By that time, though, Raryn had started chopping the drake's flank with his axe. Jannatha and Baerimel aimed wands at it, the former, assailing it with darts of yellow light, the latter, with a barrage of ice. The punishment kept it from pressing the attack against Dorn, and Kara plunged down on top of it, driving her claws deep into its back. She struck at its neck with her fangs.
Gripping his sword with both hands, Dorn cut repeatedly. His comrades attacked just as relentlessly, until finally, its scales a patchwork of burns and gory wounds, loops of gut hanging from a rent in its belly, the abyssal wyrm expired.
Dorn looked to Kara, crouching on top of the kill. He had to make sure she was all right, and though their adversary had scratched and bitten her, it appeared she essentially was.

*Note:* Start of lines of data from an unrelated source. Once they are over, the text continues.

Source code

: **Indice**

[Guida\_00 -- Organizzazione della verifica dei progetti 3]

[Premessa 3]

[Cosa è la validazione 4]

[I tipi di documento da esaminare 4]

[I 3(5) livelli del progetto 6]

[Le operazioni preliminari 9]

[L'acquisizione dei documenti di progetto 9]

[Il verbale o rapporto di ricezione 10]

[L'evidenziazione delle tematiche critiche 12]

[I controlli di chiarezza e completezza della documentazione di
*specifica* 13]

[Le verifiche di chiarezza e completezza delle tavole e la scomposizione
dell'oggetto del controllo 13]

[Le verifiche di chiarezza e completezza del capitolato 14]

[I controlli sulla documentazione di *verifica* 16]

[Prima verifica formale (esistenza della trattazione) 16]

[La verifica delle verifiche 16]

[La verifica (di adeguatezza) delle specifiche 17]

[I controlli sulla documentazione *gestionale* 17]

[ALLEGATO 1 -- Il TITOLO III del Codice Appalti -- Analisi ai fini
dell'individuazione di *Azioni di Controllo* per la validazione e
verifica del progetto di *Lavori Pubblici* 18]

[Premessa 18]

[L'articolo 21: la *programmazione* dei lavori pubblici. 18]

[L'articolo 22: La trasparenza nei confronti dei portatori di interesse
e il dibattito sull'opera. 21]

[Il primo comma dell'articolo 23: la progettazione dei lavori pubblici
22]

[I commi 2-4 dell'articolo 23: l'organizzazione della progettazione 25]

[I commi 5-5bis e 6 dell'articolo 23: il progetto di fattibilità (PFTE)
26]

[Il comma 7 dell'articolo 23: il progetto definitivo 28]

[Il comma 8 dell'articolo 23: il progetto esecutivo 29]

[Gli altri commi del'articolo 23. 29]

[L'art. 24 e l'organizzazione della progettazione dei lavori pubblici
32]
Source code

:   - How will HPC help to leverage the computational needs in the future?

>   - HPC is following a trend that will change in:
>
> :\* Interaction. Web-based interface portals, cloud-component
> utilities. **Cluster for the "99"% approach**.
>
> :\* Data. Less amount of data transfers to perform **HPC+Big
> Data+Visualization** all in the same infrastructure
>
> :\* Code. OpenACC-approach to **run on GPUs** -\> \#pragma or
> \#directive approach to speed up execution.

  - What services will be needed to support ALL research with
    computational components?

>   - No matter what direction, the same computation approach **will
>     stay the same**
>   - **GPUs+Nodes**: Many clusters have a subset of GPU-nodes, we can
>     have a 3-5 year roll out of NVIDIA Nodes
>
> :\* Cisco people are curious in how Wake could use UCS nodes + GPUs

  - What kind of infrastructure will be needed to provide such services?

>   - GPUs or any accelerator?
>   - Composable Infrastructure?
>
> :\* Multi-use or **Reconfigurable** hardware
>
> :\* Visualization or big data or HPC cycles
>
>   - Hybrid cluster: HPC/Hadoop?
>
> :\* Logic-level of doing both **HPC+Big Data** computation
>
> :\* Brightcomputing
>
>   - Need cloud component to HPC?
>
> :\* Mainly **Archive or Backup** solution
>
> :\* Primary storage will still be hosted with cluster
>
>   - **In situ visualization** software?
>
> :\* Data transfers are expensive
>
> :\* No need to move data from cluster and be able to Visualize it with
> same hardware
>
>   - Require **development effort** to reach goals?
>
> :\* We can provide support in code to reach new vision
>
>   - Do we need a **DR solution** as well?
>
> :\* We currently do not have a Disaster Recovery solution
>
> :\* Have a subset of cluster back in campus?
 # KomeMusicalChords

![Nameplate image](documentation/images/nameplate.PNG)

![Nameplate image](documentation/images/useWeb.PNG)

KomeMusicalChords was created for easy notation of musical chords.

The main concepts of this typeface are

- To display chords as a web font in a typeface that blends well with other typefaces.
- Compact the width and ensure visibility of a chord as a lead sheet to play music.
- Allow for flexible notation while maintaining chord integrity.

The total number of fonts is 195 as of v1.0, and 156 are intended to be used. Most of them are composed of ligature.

She gave him what he'd come to recognize as a dragon's smile, reflecting both love and a gentle mockery of his concern.
Then her head twisted, orienting on something new, something that, until that moment, no one had perceived. "Look out!" she cried.
Pivoting toward the threat, Dorn assumed his fighting stance, iron arm extended in front of him, sword cocked behind. A dragon swooped at him. It looked like one of the shield dragons might if some disease dulled, crusted, and pitted its silvery scales with the appearance of corrosion.